#### Problem description
Return every one of the items below word for word, but leave the pictures out of your answer.
[Information]
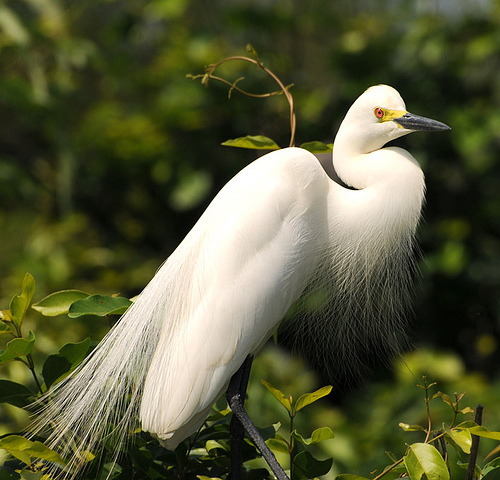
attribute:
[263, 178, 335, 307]
chest — white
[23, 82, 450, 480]
bird — green, white, resting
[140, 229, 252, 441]
wing — white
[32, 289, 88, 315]
leaf — green, small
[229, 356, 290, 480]
legs — black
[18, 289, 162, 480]
tail — white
[/Information]
#### Exercise result
attribute:
[263, 178, 335, 307]
chest — white
[23, 82, 450, 480]
bird — green, white, resting
[140, 229, 252, 441]
wing — white
[32, 289, 88, 315]
leaf — green, small
[229, 356, 290, 480]
legs — black
[18, 289, 162, 480]
tail — white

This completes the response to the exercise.